* Work request
In the email about color bugs in Amaya, translate the sentence "Those names are now considered as invalid color names." into Spanish.

* Page excerpt
Segment Open

- From: Vincent Quint <Vincent.Quint@inrialpes.fr>
- Date: Tue, 11 Feb 2003 18:09:58 +0100
- To: Bartolomé Sintes Marco <BartolomeSintes@ono.com>
- Cc: "Lista Amaya" <www-amaya@w3.org>, Vincent.Quint@inrialpes.fr
Bartolomé Sintes Marco wrote: > > Bug 1 > > Amaya displays strange colors when the name of the colors in the > CSS file begins with light-, medium- or pale-. > For example: > h1 { background-color: light-yellow; } > p { background-color: light-blue; } Bug fixed. Those names are now considered as invalid color names. > - - - - - - - - - - - - -- - > > Bug 2 (not so sure) > > Amaya displays "grey" color like "gray" and "lightgray" color like "lightgrey" > but the correct names are only "gray" and "lightgrey", aren't they? They are. > "grey" and "lightgray" values are shown by Amaya and Mozilla, but are not shown > by Internet Explorer. These colors are accepted by Amaya. Not sure they should be removed... > - - - - - - - - - > > Suggestion 1 > > If incorrect names are written in a style attribute (for example, background-color: foofoo;), > a warning message (Invalid color value "foofoo") is shown in the parsing error view. > But this message is displayed only the first time the attribute is set. If the document is > saved and reopened, the message is not displayed. > > Could the parsing that detects the error be included in every opening or saving of a XHTML > document (or a CSS file)? OK. Amaya behaves the way you suggest now. > - - - - - - - - - - > > Best regards, Thanks for your comments. > Bartolome Sintes Marco (htttp://www.mclibre.org) Vincent.

Segment Closed

* Provided records
Segment Open

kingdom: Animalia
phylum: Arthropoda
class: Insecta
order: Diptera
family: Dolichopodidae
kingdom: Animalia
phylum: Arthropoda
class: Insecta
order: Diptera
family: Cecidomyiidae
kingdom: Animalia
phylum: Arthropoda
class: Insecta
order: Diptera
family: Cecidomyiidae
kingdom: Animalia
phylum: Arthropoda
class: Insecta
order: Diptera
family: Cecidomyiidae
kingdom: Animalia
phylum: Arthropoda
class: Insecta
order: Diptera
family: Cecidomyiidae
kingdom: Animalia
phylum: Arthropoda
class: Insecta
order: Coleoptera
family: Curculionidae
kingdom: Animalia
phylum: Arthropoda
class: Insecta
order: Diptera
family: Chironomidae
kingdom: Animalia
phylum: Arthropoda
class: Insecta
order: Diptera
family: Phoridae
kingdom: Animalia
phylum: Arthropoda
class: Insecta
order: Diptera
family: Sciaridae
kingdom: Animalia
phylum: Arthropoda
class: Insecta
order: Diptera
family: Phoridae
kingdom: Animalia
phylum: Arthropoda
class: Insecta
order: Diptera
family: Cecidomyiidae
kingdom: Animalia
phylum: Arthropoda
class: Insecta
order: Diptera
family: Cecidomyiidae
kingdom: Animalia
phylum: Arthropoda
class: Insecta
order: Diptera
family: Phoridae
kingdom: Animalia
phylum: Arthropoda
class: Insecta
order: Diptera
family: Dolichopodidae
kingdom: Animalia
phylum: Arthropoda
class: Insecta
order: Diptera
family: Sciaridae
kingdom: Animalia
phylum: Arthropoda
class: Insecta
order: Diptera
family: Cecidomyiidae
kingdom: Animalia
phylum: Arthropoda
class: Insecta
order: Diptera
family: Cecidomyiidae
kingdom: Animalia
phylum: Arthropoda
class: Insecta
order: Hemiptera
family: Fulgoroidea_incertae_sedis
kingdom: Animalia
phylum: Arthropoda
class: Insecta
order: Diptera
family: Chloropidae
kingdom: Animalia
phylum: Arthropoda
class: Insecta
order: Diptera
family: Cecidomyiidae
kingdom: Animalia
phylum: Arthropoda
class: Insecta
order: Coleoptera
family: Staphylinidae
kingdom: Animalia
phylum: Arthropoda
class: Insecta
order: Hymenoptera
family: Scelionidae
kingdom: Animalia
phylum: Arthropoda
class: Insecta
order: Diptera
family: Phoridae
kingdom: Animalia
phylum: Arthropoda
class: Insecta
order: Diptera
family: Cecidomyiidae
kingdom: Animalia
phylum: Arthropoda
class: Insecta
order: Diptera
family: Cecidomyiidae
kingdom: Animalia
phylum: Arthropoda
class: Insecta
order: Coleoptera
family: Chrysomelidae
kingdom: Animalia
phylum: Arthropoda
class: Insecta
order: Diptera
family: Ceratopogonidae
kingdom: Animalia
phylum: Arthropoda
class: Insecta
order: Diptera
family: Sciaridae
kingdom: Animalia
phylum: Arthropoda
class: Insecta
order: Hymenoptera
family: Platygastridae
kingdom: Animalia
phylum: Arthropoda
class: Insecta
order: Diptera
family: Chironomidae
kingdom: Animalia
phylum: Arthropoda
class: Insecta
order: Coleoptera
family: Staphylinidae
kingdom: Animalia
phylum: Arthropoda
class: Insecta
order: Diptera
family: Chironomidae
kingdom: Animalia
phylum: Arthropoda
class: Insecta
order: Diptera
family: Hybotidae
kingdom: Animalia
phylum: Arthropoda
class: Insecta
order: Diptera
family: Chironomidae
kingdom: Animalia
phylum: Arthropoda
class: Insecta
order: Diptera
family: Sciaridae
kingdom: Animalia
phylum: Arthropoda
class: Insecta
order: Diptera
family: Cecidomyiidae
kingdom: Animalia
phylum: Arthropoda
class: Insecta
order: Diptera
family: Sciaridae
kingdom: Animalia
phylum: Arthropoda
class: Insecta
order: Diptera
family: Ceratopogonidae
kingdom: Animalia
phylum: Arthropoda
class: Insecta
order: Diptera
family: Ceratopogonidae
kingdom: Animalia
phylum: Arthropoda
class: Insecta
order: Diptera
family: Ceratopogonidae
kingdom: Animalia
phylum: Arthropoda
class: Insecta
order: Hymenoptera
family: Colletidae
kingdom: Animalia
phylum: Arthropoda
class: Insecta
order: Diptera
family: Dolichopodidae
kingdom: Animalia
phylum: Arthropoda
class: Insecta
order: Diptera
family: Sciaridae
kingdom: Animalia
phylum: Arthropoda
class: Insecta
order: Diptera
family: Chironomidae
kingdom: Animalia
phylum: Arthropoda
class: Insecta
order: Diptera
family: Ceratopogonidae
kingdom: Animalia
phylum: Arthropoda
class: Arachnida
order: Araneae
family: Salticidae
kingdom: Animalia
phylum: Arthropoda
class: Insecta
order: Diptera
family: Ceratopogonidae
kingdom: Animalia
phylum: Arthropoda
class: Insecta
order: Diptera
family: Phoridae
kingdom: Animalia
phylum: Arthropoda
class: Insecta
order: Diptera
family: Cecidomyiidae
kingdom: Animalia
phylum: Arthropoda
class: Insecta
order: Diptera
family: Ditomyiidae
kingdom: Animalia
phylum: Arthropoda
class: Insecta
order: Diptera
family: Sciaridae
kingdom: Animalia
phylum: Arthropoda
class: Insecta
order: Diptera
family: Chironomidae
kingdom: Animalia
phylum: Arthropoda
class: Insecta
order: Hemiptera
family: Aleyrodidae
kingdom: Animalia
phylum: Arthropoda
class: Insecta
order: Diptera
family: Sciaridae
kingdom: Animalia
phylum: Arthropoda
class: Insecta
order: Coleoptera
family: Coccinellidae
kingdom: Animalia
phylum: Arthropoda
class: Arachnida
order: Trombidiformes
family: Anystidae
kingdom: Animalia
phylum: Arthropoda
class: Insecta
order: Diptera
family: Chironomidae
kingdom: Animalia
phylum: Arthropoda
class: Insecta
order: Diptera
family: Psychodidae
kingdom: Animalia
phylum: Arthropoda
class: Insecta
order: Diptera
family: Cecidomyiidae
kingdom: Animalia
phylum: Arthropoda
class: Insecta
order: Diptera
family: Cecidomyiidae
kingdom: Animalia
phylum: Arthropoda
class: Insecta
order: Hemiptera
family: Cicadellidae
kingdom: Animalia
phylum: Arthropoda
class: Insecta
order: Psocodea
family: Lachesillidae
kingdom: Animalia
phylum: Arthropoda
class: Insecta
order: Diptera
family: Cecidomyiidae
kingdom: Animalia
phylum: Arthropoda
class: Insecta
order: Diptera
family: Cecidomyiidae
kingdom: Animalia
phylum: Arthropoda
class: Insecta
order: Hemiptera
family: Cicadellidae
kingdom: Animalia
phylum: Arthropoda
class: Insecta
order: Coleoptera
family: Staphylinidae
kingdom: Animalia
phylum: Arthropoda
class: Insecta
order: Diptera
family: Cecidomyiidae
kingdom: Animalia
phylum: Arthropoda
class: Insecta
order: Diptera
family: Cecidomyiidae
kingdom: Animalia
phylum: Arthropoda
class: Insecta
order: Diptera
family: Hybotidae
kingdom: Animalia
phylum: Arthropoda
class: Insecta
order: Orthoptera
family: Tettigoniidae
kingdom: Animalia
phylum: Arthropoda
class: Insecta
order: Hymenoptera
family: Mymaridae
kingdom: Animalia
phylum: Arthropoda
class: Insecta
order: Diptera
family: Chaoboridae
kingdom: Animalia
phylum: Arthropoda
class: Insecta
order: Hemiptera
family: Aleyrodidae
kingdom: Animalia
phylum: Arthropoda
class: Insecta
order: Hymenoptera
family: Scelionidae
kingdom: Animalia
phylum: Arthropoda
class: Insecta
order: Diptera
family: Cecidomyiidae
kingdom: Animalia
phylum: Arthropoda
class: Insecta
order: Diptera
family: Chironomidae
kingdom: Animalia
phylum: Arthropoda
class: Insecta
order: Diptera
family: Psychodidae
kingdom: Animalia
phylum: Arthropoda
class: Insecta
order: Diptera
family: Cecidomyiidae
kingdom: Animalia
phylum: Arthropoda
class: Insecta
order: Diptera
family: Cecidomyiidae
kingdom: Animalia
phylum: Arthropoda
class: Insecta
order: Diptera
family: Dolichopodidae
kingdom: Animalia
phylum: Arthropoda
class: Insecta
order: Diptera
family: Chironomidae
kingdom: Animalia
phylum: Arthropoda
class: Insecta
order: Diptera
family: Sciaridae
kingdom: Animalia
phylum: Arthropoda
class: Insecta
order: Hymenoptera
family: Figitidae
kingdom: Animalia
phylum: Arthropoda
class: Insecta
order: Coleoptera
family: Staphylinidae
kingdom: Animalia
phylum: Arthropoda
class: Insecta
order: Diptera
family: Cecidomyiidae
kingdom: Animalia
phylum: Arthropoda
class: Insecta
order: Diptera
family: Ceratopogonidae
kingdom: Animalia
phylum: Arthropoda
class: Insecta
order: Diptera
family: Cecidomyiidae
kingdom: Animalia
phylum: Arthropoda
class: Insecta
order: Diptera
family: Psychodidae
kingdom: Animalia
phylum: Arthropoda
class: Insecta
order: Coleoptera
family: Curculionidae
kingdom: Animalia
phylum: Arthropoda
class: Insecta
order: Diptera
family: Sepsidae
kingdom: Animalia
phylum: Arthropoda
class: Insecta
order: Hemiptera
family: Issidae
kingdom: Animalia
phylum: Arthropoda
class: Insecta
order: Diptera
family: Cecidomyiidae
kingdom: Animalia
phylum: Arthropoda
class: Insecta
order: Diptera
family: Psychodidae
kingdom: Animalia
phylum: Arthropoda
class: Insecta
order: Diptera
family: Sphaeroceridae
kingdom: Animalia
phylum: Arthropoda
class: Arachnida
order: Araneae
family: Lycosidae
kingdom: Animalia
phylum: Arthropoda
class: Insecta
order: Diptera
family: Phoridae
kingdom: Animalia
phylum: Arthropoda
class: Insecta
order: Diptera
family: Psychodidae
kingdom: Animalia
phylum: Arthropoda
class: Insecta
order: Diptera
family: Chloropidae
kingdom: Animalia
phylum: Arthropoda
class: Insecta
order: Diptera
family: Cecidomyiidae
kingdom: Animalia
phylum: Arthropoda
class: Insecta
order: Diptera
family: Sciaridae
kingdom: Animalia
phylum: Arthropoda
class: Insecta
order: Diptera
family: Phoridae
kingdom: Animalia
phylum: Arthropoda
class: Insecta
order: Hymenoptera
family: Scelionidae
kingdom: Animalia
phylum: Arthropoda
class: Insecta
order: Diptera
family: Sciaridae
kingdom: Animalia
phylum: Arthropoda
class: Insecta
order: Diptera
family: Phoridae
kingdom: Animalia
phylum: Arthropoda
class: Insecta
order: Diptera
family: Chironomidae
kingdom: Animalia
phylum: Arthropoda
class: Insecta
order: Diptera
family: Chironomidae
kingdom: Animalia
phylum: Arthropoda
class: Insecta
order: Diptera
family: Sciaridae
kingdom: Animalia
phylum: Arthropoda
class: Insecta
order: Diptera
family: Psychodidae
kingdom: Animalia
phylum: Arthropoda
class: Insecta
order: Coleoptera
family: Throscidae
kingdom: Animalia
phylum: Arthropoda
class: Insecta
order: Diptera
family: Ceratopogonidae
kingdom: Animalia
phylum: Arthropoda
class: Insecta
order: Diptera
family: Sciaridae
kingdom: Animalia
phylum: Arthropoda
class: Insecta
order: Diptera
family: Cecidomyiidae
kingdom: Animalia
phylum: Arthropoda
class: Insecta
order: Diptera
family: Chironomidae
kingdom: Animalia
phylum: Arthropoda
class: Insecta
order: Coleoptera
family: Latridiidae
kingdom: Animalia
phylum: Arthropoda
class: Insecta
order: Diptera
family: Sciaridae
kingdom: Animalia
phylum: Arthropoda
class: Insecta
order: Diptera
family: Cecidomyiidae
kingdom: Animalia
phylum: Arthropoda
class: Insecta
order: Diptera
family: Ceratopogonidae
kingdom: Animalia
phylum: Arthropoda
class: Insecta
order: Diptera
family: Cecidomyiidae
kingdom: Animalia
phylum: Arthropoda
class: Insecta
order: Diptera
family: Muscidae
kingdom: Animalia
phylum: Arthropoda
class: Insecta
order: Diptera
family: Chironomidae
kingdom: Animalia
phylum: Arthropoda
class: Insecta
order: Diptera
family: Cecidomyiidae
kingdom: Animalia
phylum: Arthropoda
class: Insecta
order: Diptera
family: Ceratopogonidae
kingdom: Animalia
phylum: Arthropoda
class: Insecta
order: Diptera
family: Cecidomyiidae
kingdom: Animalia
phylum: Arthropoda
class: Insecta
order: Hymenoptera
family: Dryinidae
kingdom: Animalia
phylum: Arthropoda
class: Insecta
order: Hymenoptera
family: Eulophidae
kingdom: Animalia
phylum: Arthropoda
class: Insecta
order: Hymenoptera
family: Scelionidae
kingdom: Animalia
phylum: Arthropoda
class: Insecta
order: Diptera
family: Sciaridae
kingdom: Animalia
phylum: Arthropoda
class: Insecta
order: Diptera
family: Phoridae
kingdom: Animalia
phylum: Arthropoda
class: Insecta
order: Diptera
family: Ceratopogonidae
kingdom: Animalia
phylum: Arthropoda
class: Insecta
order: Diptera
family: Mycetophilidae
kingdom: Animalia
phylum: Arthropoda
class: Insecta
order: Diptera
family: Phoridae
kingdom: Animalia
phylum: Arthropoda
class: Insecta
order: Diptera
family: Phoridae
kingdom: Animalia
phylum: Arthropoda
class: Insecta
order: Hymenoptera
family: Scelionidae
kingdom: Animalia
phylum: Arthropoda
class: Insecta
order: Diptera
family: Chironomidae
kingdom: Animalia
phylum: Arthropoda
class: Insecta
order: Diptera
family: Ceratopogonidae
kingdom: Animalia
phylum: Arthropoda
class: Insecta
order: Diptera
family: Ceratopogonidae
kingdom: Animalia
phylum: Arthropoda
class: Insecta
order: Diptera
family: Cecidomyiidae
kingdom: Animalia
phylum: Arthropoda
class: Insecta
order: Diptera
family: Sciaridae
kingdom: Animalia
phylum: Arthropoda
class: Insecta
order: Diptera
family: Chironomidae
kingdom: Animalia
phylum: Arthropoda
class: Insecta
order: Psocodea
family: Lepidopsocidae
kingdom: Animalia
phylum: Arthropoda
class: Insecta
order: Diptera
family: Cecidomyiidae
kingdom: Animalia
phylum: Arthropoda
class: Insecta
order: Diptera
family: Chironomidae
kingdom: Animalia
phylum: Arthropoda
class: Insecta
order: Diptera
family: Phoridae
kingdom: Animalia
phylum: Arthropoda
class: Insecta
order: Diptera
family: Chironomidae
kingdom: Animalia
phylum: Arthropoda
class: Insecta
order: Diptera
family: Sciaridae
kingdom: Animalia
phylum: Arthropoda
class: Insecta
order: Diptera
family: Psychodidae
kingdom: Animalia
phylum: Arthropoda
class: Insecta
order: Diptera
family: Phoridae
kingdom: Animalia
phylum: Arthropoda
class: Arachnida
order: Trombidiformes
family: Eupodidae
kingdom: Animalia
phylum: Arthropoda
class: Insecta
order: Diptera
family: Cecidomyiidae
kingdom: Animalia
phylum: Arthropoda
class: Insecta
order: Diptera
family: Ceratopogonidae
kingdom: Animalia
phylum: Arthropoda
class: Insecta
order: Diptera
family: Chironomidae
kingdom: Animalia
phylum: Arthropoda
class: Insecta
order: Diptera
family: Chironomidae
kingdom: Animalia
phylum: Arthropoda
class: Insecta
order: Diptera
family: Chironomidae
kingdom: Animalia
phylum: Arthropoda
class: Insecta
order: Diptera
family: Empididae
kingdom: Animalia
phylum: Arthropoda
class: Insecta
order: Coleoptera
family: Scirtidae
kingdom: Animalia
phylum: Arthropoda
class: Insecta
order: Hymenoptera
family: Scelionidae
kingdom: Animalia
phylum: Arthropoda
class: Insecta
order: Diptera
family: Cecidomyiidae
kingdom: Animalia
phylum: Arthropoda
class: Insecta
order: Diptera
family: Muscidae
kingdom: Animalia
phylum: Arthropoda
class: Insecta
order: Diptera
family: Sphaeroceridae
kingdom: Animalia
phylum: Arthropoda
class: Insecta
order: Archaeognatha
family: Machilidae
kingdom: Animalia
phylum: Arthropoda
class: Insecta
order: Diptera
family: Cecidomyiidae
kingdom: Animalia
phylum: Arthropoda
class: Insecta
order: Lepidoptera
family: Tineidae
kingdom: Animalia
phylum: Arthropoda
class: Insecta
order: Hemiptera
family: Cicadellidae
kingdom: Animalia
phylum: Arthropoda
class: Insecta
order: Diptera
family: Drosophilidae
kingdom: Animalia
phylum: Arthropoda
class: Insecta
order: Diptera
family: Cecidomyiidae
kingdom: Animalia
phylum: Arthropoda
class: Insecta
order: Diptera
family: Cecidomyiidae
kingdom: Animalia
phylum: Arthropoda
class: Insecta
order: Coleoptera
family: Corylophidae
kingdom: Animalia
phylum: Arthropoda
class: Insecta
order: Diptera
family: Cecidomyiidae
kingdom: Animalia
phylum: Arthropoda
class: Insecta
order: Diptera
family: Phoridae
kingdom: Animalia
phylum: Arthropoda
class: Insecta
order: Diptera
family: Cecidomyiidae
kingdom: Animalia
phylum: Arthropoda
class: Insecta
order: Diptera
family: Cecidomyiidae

Segment Closed

* Final answer
Ahora esos nombres se consideran nombres de color no válidos.